Before taking your dog for a walk on a leash, let them wander around your home with the collar on for several days, so they get used to the feeling. Then you can start taking your dog for leashed walks in your home. Gradually, you can introduce your dog to outdoor walks in areas such as a fenced backyard or an enclosed dog run.
Make sure that you continue to reward your dog for good behavior using treats throughout this training process.

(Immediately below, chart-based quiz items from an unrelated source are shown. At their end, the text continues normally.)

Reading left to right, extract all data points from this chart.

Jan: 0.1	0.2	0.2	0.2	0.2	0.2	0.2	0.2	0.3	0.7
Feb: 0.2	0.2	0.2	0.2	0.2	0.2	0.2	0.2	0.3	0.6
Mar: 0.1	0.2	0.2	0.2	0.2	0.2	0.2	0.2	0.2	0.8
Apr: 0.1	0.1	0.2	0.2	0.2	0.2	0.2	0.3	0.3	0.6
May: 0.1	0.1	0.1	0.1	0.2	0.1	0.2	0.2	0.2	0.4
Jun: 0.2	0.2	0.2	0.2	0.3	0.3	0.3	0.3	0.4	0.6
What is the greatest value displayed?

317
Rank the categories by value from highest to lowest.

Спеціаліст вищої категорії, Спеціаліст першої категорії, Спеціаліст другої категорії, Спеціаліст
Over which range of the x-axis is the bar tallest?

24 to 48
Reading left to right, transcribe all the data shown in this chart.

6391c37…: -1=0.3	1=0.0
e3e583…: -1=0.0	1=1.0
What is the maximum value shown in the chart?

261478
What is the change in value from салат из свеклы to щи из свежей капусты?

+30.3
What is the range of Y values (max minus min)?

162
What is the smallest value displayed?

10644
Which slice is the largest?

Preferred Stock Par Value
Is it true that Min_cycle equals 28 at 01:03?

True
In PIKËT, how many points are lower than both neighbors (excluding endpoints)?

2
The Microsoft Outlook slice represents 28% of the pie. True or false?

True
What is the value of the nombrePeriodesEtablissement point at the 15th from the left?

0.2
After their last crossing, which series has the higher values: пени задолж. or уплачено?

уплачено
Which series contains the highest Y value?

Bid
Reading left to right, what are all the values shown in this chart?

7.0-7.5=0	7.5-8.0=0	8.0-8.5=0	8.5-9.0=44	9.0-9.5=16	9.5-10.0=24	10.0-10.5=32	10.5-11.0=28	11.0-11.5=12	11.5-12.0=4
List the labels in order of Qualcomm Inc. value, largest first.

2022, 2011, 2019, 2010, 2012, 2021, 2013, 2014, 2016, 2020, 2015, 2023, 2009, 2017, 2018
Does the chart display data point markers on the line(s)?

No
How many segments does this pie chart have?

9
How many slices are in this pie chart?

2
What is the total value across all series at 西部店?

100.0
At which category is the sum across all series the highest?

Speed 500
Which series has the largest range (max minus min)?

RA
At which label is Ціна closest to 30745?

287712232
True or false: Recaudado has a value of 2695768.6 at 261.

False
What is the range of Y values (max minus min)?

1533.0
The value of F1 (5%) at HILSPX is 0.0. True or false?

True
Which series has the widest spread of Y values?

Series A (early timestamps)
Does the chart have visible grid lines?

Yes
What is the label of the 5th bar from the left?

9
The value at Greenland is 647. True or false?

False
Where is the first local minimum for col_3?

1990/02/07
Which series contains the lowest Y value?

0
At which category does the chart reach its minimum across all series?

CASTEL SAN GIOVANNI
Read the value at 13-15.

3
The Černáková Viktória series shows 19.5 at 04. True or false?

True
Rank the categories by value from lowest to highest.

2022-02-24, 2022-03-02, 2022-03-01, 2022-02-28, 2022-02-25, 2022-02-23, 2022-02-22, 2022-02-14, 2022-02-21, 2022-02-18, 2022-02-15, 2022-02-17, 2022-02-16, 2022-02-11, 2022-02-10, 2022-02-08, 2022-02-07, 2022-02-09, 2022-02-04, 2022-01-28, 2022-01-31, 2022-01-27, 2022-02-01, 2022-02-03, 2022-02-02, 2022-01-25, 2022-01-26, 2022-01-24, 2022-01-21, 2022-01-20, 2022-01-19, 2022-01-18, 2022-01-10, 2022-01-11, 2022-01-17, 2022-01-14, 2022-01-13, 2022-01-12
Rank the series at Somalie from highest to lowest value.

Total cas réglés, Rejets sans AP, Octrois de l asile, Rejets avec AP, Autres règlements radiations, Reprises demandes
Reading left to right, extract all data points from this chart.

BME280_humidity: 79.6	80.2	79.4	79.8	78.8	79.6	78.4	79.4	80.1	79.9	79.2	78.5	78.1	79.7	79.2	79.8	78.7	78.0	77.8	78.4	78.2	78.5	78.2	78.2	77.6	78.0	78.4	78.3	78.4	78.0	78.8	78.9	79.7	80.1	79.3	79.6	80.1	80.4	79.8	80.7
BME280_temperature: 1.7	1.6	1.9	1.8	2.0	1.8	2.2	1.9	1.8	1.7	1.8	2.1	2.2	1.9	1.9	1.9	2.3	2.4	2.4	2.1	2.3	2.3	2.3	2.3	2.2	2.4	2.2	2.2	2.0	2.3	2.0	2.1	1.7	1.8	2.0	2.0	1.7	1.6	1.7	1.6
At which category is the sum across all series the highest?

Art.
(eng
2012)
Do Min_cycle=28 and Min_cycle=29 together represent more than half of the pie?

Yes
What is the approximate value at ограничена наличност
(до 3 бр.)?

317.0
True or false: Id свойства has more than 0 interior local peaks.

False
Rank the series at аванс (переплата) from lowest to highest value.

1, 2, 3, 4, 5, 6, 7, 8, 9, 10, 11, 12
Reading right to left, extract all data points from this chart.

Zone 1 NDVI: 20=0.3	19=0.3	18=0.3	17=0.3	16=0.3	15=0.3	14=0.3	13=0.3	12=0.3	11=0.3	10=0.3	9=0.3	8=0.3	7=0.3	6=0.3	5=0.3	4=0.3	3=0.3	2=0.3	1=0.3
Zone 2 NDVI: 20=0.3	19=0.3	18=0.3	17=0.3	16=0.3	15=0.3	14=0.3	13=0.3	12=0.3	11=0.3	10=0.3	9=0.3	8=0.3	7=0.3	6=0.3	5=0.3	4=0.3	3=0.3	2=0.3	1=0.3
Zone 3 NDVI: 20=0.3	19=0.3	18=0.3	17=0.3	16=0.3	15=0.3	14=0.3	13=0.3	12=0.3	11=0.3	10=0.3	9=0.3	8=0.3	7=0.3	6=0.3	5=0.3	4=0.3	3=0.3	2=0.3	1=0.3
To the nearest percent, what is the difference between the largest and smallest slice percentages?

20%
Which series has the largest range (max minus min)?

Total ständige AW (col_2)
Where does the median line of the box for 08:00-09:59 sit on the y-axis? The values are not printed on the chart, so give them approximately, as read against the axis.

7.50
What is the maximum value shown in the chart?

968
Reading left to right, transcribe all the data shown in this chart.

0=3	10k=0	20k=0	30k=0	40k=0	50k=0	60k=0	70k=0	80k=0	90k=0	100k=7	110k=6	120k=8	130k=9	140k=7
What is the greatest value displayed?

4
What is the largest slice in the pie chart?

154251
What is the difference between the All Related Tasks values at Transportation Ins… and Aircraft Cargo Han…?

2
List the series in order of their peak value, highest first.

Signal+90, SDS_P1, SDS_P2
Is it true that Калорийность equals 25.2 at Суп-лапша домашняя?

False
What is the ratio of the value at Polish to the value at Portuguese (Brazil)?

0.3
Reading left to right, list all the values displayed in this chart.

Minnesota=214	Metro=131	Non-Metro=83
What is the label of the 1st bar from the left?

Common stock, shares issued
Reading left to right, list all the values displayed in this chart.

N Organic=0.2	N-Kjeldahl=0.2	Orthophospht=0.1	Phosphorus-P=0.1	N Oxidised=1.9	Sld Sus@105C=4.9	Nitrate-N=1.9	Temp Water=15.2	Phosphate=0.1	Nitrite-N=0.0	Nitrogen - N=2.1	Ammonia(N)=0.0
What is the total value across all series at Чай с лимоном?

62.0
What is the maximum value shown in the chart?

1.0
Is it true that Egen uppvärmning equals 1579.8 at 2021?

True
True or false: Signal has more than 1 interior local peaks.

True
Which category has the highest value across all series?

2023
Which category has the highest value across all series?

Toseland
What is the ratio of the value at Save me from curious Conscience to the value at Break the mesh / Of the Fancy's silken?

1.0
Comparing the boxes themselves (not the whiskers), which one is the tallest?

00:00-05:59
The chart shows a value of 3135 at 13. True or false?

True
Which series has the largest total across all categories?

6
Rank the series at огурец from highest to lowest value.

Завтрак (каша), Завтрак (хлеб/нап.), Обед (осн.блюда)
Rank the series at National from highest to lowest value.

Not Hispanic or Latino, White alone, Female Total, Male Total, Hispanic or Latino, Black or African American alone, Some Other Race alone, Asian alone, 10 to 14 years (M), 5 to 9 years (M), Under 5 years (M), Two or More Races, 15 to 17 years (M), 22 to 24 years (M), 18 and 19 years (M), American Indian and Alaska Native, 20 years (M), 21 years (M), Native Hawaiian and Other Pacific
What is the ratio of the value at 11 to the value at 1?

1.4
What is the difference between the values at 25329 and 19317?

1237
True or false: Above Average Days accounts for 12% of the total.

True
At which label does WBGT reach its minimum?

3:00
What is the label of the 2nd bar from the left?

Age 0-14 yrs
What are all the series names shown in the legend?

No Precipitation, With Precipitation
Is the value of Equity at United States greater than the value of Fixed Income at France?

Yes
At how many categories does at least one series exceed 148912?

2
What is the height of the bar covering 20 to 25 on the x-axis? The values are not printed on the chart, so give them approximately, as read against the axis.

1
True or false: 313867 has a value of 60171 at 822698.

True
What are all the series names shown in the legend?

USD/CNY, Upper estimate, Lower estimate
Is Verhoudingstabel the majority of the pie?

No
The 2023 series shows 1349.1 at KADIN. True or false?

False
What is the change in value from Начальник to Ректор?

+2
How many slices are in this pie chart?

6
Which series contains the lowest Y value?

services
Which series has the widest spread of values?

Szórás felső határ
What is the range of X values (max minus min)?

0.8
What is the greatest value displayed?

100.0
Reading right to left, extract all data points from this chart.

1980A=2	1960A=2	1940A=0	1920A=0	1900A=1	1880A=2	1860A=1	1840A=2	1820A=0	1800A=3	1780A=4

Some of the Other Reasibs Why Your Dog Stops Walking
If you don't think the above situations apply to your dog, here are some other potential causes:
- Your pooch is fatigued or tired
- It's too hot or cold outside for your dog
- Your dog's walking gear (leash, collar) is uncomfortable for them
- They want to keep walking more
- Your dog needs to get more exercise and stimulation out of their walks
- Their walks are too long for them
How to Get Your Dog Moving Again
Here are some additional tips and ways you can help your dog start moving again:
- Start walking faster when going through interesting locations
- Choose one specific side for your dog to walk on to prevent pulling
- Spice up your usual walk and take other routes
- Stop walking and restrict their access to objects they are interested in (this will help them realize the only way to walk is with you).
- Implement proper leash training
- Reward good walking behaviors
If your dog stops walking and won't move, it's always a good idea to call your vet to get advice and book a physical examination because many of the potential causes are due to an underlying medical condition or even a veterinary emergency.
One thing to keep in mind is that you should never get mad at your dog or drag them when they stop walking. Positive reinforcement will be the ideal solution to this situation.
Note: The advice provided in this post is intended for informational purposes and does not constitute medical advice regarding pets. For an accurate diagnosis of your pet's condition, please make an appointment with your vet.